- **EXERCISE INPUT**
■ ■ ■

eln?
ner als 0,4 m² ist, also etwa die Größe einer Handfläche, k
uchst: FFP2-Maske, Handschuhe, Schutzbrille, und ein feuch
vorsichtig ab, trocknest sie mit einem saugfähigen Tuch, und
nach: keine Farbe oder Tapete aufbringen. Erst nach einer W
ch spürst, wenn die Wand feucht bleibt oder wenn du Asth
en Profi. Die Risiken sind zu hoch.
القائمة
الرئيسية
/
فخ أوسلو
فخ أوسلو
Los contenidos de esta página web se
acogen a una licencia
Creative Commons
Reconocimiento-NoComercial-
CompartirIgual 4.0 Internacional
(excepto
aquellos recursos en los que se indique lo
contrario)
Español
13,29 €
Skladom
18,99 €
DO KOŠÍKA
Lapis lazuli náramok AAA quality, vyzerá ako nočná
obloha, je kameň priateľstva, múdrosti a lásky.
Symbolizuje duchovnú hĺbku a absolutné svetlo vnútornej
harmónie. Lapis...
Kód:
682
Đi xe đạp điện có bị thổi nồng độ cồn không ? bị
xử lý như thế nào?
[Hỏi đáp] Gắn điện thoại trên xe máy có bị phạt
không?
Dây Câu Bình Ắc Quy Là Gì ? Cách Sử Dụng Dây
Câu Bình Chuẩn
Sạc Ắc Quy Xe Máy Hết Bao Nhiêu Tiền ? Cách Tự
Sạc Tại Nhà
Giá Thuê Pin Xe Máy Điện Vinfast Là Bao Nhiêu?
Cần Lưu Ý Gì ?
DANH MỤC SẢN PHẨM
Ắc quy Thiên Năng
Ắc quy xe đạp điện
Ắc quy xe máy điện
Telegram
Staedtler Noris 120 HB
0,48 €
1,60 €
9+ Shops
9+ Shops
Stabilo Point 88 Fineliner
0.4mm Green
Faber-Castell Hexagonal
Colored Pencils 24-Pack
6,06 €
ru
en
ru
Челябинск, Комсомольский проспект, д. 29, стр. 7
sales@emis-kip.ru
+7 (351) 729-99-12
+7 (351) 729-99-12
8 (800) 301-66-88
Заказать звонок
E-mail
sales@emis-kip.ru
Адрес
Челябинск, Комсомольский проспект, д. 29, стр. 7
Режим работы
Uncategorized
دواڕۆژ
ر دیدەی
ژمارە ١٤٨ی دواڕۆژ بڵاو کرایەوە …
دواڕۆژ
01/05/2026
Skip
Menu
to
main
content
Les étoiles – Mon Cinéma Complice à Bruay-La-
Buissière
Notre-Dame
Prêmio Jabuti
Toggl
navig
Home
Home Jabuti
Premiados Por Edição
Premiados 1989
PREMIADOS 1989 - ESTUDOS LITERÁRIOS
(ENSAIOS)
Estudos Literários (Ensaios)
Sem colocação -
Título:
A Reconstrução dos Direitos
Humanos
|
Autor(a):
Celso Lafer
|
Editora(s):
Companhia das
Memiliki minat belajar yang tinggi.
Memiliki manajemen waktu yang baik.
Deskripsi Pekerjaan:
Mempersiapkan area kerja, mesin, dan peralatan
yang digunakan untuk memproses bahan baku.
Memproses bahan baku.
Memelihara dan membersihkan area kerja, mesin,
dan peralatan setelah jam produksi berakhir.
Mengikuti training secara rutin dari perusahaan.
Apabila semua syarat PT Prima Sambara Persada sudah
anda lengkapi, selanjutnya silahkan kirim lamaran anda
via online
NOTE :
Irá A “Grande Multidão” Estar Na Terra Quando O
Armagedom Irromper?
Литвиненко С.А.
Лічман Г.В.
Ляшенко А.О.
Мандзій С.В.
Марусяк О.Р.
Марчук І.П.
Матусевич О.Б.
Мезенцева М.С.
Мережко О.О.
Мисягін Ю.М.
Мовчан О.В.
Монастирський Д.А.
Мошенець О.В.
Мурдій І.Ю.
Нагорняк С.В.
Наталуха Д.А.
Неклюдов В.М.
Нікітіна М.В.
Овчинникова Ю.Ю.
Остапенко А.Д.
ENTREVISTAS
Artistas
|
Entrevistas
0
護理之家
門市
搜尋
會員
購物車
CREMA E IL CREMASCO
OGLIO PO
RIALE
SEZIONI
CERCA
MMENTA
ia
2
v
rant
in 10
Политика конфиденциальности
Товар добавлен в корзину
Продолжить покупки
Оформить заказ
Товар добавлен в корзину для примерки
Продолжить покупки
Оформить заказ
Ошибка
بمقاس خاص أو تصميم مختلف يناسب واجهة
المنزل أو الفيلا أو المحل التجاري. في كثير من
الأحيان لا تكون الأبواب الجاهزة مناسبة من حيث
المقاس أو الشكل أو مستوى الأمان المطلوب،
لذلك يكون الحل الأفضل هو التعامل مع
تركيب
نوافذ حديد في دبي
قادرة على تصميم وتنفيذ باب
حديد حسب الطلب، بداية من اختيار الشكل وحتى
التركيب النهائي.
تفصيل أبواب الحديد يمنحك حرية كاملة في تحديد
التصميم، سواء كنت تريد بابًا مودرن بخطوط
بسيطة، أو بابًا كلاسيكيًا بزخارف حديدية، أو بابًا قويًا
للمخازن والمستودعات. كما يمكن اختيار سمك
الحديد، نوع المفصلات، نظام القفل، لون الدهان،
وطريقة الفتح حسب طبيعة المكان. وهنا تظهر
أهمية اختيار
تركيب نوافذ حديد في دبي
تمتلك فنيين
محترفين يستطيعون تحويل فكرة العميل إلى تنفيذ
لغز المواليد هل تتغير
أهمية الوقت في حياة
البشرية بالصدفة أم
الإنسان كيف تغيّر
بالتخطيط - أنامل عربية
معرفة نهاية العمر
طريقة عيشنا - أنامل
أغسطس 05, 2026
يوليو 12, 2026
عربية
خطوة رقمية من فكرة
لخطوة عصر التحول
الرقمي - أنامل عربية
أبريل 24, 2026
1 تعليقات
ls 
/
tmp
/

■ ■ ■

- **WHAT IS BEING ASKED**
Go through the material and report each line that holds the string "không".

- **YOUR SOLUTION**
Đi xe đạp điện có bị thổi nồng độ cồn không ? bị
không?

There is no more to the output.